== ACTION ITEM A ==
Answer these questions about the email thread on the postmaster memory leak:
(i) Which tool reported the leak?
(ii) To which function is the duplicated string passed?
(iii) Under what two conditions are memory leaks generally worth worrying about?
== ACTION ITEM B ==
Can you repeat the part of the email thread on the postmaster memory leak that begins at the words "This hardly amounts" and stops after the words "brings more complexity."?

--- DOCUMENT EXCERPT Enclosed Below ---

This hardly amounts to enough of a problem to worry about. The
string might be leaked, or it might not, but tracking whether it
is is more trouble than it's worth. Generally we only worry about
memory leaks if they (a) can waste a lot of memory or (b) can
repeat, and thereby accumulate to waste a lot of memory. Surely
neither one applies to postmaster argument parsing.
Your analysis is pretty educational! If the leak is small and has low impact, then the leak itself is not important; yet fixing the bug brings more complexity.
However, from the perspective of automated bug finding, I think removing the bug is beneficial. I'm trying to find bugs in PostgreSQL with sanitizers (the leak is reported by LeakSanitizer). If the bug cannot be fixed, LeakSanitizer stops at this shallow point, which prevents detecting more bugs in deep logic.
> For example, when you pass "-D $DATA_DIR" to postmaster, postmaster
> duplicates the string here:
> https://github.com/postgres/postgres/blob/master/src/backend/postmaster/postmaster.c#L698
> The duplicated string is passed to `SelectConfigFiles`, which does
> everything except freeing the string.
This is a great example of a case where the cure is likely to be
worse than the disease. SelectConfigFiles surely has little business
freeing its input string (indeed, it couldn't do so without casting
away the "const"). On the other hand, the caller doesn't really
know whether SelectConfigFiles is going to stash away a copy of the
pointer; it wouldn't be unreasonable for it to do so. So in order
to not perhaps-leak a few dozen bytes, we'd have to make that API
more complicated and more fragile. It's not a win.

--- End of Enclosed DOCUMENT EXCERPT ---
--- INFORMATION PROVIDED Enclosed Below ---

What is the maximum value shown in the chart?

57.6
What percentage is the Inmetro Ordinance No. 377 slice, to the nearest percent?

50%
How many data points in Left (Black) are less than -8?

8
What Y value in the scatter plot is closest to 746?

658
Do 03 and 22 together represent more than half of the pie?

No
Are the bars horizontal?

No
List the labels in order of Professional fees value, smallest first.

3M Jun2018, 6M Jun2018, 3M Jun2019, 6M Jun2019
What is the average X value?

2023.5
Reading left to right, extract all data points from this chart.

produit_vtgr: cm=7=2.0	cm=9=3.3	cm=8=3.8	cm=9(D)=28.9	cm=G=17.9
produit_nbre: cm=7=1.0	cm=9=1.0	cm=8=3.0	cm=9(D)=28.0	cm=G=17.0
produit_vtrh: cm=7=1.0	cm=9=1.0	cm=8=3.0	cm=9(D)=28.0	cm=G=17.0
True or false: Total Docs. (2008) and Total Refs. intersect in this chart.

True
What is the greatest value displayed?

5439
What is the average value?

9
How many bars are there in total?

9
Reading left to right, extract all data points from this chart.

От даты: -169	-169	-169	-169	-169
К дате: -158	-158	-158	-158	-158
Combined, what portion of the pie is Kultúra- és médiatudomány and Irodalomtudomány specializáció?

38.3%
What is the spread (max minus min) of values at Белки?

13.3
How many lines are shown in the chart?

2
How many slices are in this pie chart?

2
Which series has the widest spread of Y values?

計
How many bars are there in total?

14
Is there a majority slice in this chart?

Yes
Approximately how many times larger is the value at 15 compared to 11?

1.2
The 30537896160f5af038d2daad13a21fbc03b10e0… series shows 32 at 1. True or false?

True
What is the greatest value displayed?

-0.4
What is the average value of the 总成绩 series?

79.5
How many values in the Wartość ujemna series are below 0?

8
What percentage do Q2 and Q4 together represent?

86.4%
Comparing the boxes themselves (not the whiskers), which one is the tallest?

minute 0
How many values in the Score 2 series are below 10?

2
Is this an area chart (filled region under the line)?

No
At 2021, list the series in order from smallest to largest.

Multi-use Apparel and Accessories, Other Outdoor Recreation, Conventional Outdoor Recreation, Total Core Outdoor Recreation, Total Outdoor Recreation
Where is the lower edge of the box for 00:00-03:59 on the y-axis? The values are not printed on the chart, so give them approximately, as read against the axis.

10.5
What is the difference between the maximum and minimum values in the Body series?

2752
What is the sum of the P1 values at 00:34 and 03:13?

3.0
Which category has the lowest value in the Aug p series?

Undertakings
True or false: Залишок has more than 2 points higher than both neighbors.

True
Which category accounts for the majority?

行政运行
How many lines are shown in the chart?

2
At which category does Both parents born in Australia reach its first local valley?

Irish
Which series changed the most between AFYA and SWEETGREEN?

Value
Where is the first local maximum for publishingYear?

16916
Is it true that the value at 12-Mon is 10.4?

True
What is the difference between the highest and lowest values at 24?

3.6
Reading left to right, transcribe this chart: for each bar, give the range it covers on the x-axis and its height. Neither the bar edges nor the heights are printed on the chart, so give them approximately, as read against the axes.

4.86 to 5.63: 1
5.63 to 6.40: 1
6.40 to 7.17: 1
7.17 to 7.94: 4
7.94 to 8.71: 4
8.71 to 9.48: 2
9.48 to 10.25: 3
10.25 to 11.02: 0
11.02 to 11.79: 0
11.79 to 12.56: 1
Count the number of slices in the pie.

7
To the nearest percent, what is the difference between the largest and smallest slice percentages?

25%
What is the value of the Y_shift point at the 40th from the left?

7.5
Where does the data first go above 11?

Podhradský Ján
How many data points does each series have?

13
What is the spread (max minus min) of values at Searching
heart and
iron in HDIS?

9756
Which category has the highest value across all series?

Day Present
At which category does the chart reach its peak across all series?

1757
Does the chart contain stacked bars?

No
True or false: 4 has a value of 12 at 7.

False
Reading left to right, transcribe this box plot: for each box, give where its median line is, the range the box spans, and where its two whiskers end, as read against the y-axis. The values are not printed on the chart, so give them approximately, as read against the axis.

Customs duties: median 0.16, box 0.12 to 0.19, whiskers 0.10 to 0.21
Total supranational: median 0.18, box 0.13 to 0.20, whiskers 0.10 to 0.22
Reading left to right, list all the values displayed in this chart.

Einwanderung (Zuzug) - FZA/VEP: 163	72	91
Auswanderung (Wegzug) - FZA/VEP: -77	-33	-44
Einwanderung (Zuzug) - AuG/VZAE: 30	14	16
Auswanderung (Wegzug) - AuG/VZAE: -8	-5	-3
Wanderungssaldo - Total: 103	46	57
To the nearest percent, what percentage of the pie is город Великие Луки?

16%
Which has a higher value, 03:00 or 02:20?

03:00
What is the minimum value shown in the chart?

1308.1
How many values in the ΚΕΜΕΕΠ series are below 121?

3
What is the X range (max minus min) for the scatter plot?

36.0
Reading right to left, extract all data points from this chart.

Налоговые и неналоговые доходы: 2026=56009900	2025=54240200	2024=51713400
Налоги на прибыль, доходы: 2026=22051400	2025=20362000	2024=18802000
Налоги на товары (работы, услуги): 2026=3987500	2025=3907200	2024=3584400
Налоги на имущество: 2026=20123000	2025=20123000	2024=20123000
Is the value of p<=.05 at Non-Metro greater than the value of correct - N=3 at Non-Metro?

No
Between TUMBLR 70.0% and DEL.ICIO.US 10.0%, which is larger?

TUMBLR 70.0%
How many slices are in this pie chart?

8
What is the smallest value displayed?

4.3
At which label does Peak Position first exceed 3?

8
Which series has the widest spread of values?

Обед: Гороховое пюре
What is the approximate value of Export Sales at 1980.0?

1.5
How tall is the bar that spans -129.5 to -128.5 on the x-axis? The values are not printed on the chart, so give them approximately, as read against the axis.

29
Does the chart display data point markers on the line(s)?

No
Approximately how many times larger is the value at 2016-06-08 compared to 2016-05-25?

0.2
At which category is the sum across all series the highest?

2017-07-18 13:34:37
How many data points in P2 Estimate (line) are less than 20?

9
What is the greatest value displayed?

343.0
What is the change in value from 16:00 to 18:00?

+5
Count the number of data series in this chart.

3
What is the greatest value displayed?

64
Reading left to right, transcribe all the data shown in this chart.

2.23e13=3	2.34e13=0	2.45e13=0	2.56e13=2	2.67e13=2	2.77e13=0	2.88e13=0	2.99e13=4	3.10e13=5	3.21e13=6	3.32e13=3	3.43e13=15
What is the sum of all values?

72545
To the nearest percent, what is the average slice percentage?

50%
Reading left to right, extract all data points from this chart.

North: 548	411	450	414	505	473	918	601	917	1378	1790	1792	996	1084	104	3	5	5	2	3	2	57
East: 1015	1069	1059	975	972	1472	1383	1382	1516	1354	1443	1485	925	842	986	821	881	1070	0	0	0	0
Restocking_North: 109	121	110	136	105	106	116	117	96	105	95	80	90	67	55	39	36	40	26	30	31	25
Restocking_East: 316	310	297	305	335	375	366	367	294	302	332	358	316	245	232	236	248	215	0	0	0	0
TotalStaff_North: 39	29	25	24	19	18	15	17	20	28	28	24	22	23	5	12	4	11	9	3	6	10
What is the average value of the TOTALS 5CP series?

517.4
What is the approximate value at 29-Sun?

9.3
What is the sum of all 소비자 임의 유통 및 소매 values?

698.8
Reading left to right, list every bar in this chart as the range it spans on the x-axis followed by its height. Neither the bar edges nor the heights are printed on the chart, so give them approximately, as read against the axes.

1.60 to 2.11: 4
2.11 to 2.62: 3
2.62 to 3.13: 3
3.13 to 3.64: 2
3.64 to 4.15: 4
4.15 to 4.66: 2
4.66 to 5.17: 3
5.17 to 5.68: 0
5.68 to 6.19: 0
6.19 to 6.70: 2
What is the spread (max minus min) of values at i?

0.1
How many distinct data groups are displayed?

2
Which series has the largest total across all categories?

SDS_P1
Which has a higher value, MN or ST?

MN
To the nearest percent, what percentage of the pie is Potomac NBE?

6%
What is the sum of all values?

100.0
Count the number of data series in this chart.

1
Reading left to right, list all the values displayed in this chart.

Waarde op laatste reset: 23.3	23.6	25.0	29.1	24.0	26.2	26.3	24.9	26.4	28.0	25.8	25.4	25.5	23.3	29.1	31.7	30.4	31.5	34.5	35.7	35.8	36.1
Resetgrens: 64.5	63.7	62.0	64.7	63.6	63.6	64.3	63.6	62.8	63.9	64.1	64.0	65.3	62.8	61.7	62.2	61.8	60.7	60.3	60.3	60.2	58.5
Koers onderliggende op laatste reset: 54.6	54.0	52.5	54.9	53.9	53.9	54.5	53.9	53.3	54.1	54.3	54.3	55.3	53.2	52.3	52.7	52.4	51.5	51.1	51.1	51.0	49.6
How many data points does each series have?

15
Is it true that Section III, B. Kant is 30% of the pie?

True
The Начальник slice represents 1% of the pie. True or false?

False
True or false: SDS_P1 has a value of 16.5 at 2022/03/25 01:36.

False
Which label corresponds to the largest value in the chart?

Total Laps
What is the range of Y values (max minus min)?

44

--- End of Enclosed INFORMATION PROVIDED ---

== RESPONSE BOX A ==
(i) LeakSanitizer
(ii) SelectConfigFiles
(iii) When they can waste a lot of memory, or when they can repeat and thereby accumulate to waste a lot of memory

== RESPONSE BOX B ==
This hardly amounts to enough of a problem to worry about. The
string might be leaked, or it might not, but tracking whether it
is is more trouble than it's worth. Generally we only worry about
memory leaks if they (a) can waste a lot of memory or (b) can
repeat, and thereby accumulate to waste a lot of memory. Surely
neither one applies to postmaster argument parsing.
Your analysis is pretty educational! If the leak is small and has low impact, then the leak itself is not important; yet fixing the bug brings more complexity.